Oryana Natural Foods Market
Oryana Natural Foods Market
260 East Tenth Street | Traverse City, MI 49684 | (231) 947-0191

Monday - Saturday 7:30am-9:00pm | Sunday 9:00am-9:00pm

Food and Wine Pairings

Pairing Food with Wine

by Karl Webber, Beer & Wine buyer

One of the most pleasurable aspects of drinking wine is enjoying it with food. Great wine paired with great food is a time honored tradition going back centuries. Both wine and cuisine have evolved tremendously in that time but there are still classic pairings that will always be with us.

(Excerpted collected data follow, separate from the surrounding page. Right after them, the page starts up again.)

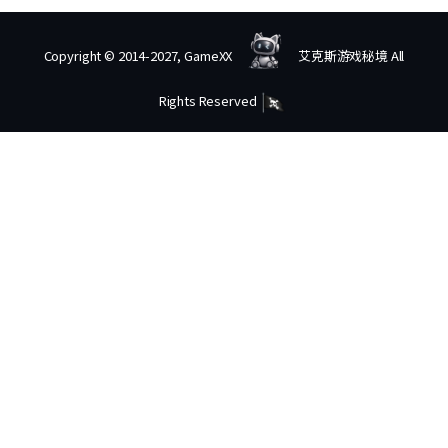
Copyright © 2014-2027, GameXX
艾克斯游戏秘境 All
Rights Reserved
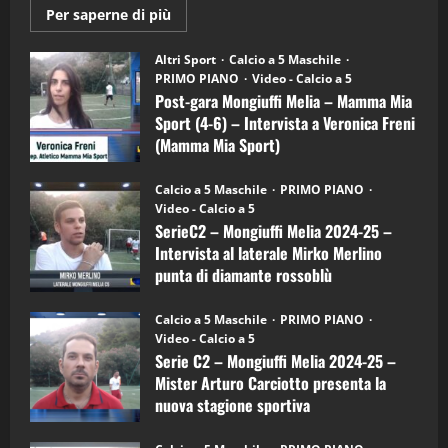
Maggiori
Per saperne di più
informazioni
"SportEmpire" in Podcast
su
“SportEmpire” in Podcast: 28^ Puntata
Post-
Altri Sport
Calcio a 5 Maschile
gara
(Martedi 21 Aprile 2026)
PRIMO PIANO
Video - Calcio a 5
Mongiuffi
Melia
Post-gara Mongiuffi Melia – Mamma Mia
21/04/2026
–
3
Sport (4-6) – Intervista a Veronica Freni
Mamma
Mia
(Mamma Mia Sport)
Sport
"SportEmpire" in Podcast
Sport News
(4-
30/09/2024
6)
“SportEmpire” in Podcast: 27^ Puntata
Calcio a 5 Maschile
PRIMO PIANO
–
(Martedi 14 Aprile 2026)
Video - Calcio a 5
Intervista
a
SerieC2 – Mongiuffi Melia 2024-25 –
15/04/2026
mister
4
Intervista al laterale Mirko Merlino
Arturo
Carciotto
punta di diamante rossoblù
(Mongiuffi
Melia)
"SportEmpire" in Podcast
26/09/2024
“SportEmpire” in Podcast: 26^ Puntata
Calcio a 5 Maschile
PRIMO PIANO
(Martedi 07 Aprile 2026)
Video - Calcio a 5
Serie C2 – Mongiuffi Melia 2024-25 –
08/04/2026
5
Mister Arturo Carciotto presenta la
nuova stagione sportiva
"SportEmpire" in Podcast
11/09/2024
“SportEmpire” in Podcast: 30^ Puntata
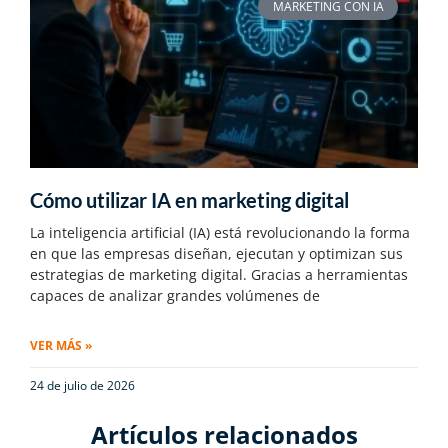
MARKETING CON IA
Cómo utilizar IA en marketing digital
La inteligencia artificial (IA) está revolucionando la forma
en que las empresas diseñan, ejecutan y optimizan sus
estrategias de marketing digital. Gracias a herramientas
capaces de analizar grandes volúmenes de
VER MÁS »
24 de julio de 2026
Artículos relacionados​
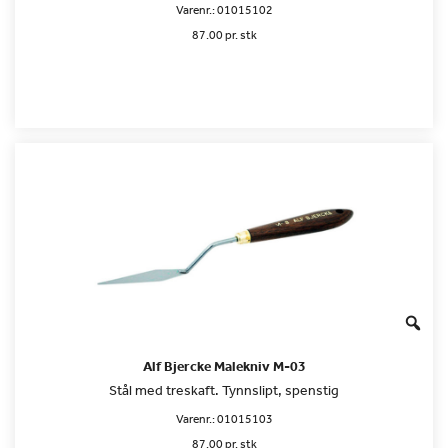
Varenr.:
01015102
87.00 pr. stk
Alf Bjercke Malekniv M-03
Stål med treskaft. Tynnslipt, spenstig
Varenr.:
01015103
87.00 pr. stk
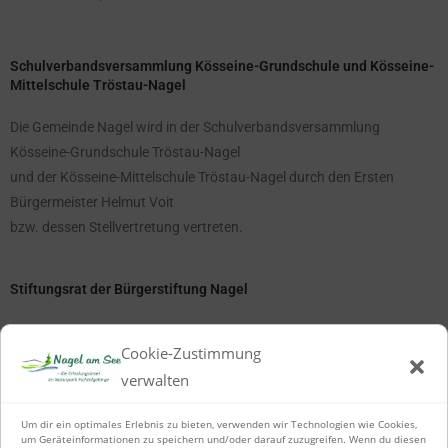
Schulverbandsversammlung Kösseine-Grundschule und Kösseine-
Mittelschule Tröstau-Nagel
Die Gemeinde Nagel wird in der Schulverbandsversammlung
Kösseine-Grundschule Tröstau-Nagel
und der Kösseine-Mittelschule Tröstau-Nagel durch den Ersten
Bürgermeister Helmut Voit
bzw. dessen Stellvertretung vertreten.
Stiftungsrat der Bürgerstiftung Nagel
Mitglieder:
Cookie-Zustimmung
Tretter Andreas, CSU
verwalten
Schindler Simon, CSU
Sturm Felizia, SPD
Um dir ein optimales Erlebnis zu bieten, verwenden wir Technologien wie Cookies,
Dr. Medick Christian, CWG
um Geräteinformationen zu speichern und/oder darauf zuzugreifen. Wenn du diesen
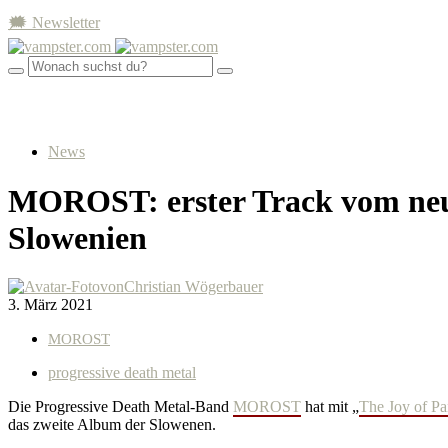
🗯 Newsletter
News
MOROST: erster Track vom neu
Slowenien
von
Christian Wögerbauer
3. März 2021
MOROST
progressive death metal
Die Progressive Death Metal-Band
MOROST
hat mit „
The Joy of P
das zweite Album der Slowenen.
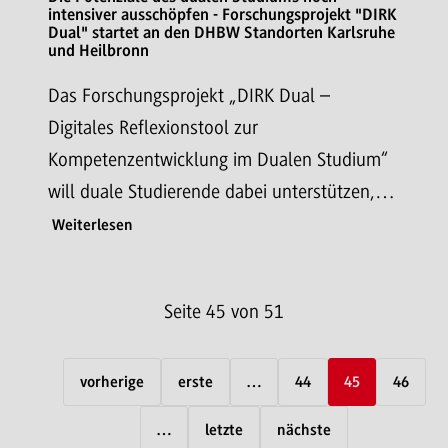
intensiver ausschöpfen - Forschungsprojekt "DIRK
Dual" startet an den DHBW Standorten Karlsruhe
und Heilbronn
Das Forschungsprojekt „DIRK Dual –
Digitales Reflexionstool zur
Kompetenzentwicklung im Dualen Studium“
will duale Studierende dabei unterstützen,…
Weiterlesen
Seite 45 von 51
vorherige
erste
…
44
45
46
…
letzte
nächste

I have always said to drink what you like. At the same time I encourage curiosity and experimentation with the goal of broadening knowledge and having wonderful new experiences with wine and food.

I offer the following suggestions below in the spirit of encouraging  your curiosity. There are many other wine and cuisine pairings for your exploration and once again, don’t limit your choices based on tradition. Drink and eat what you like but don’t be afraid to experiment.

Riesling

This delicate white wine can range from sweet to dry and may complement a wide variety of foods. Pair with Asian and other spicy foods or try it with fruits and desserts. It will match light meats, curries, and salads nicely.

Chardonnay

The king of whites has a wide range of stylistic differences due to terroir (where it’s grown) and aging (oak or steel). They can be tightly crisp with tart apple in steel, or rich, toasty and buttery with oak aging. The former pairs with grilled fish or chicken, while the latter favors creamy pasta dishes and shellfish. 

Zinfandel

This full-body red hinting of raspberry and red cherry pairs well with flavorful dishes like grilled sausage or ribs, any barbeque or tomato sauces as well as grilled vegetables. Zinfandel is also the all American wine for pizza and hamburgers. Zinfandel is not the best for most seafood.

Syrah or Shiraz

Medium to heavier red with bold fruit and light spice components, this wine loves brisket, venison, barbeque or braised meats and roasts. Wild game and stews are great partners as well as pizza. Avoid pairing Shiraz with delicate or mild foods.

Sauvignon Blanc

Light and crisp hinting at lemon, pear, and melon, its classic partner is shellfish and light seafood. You may enjoy it with vegetables and citrus sauces as well.

Malbec

This food-friendly wine originates in France and was brought to Argentina in 1968. The vines in France were subsequently destroyed by the Great French Wine Blight. Now Malbec is celebrated as an Argentine wine. This nation has the second highest beef consumption per capita so it’s fitting for Malbec to be paired with braised meats, grilled pork or sausage, as well as wild mushrooms and sweet potatoes.

Merlot

Medium to heavy red with black cherry and plum character, the soft tannins and light smokiness make merlot delicious with grilled meats, tuna and stews or hamburgers. Avoid fish and crustaceans with Merlot.

Pinot Grigio

A lively and bold white wine that is versatile in pairing with picnic or brunch type foods, smoky dry cheeses, salads and raw or steamed vegetables.

Pinot Noir

Light medium body red that matches well with medium weight cuisine such as salmon, tuna, roast chicken or pork as well as roasted tomatoes and mushrooms

Cabernet

Big full-bodied red ranging from silky, smooth to tannic and chewy, cabernet is the wine for a well-marbled grilled steak. A complex wine known for its black currant, blackberry, eucalyptus, mint and coffee-dark chocolate layers, cabernet also partners well with bean dishes, venison and stews as well as rich tomato sauces.